Start of Block
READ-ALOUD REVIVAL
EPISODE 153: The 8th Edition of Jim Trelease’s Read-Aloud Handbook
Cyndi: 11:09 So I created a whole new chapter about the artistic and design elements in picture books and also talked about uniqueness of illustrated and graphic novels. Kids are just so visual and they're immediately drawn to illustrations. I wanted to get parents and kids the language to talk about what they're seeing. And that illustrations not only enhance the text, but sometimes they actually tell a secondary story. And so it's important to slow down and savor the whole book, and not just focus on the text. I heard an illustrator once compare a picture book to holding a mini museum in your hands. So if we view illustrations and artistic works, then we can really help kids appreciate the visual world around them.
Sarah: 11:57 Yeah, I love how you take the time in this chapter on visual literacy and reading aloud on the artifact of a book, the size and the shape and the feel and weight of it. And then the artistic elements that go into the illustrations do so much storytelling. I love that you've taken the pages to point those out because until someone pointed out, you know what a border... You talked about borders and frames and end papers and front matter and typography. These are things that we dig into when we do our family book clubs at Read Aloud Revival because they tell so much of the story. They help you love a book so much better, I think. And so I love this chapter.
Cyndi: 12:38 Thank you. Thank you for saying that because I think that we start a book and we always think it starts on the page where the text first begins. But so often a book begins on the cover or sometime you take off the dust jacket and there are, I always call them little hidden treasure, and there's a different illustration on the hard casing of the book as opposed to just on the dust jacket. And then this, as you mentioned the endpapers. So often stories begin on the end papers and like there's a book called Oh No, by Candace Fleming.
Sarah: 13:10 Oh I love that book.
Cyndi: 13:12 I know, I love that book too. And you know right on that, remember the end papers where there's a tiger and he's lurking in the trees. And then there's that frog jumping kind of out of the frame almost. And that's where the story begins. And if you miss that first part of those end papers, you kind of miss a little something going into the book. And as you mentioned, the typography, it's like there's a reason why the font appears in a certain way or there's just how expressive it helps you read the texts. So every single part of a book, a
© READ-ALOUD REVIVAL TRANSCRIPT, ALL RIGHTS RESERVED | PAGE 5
End of Block
- _About this exercise_: A verbatim copy of the records above should be returned.

- _Task response_:
READ-ALOUD REVIVAL
EPISODE 153: The 8th Edition of Jim Trelease’s Read-Aloud Handbook
Cyndi: 11:09 So I created a whole new chapter about the artistic and design elements in picture books and also talked about uniqueness of illustrated and graphic novels. Kids are just so visual and they're immediately drawn to illustrations. I wanted to get parents and kids the language to talk about what they're seeing. And that illustrations not only enhance the text, but sometimes they actually tell a secondary story. And so it's important to slow down and savor the whole book, and not just focus on the text. I heard an illustrator once compare a picture book to holding a mini museum in your hands. So if we view illustrations and artistic works, then we can really help kids appreciate the visual world around them.
Sarah: 11:57 Yeah, I love how you take the time in this chapter on visual literacy and reading aloud on the artifact of a book, the size and the shape and the feel and weight of it. And then the artistic elements that go into the illustrations do so much storytelling. I love that you've taken the pages to point those out because until someone pointed out, you know what a border... You talked about borders and frames and end papers and front matter and typography. These are things that we dig into when we do our family book clubs at Read Aloud Revival because they tell so much of the story. They help you love a book so much better, I think. And so I love this chapter.
Cyndi: 12:38 Thank you. Thank you for saying that because I think that we start a book and we always think it starts on the page where the text first begins. But so often a book begins on the cover or sometime you take off the dust jacket and there are, I always call them little hidden treasure, and there's a different illustration on the hard casing of the book as opposed to just on the dust jacket. And then this, as you mentioned the endpapers. So often stories begin on the end papers and like there's a book called Oh No, by Candace Fleming.
Sarah: 13:10 Oh I love that book.
Cyndi: 13:12 I know, I love that book too. And you know right on that, remember the end papers where there's a tiger and he's lurking in the trees. And then there's that frog jumping kind of out of the frame almost. And that's where the story begins. And if you miss that first part of those end papers, you kind of miss a little something going into the book. And as you mentioned, the typography, it's like there's a reason why the font appears in a certain way or there's just how expressive it helps you read the texts. So every single part of a book, a
© READ-ALOUD REVIVAL TRANSCRIPT, ALL RIGHTS RESERVED | PAGE 5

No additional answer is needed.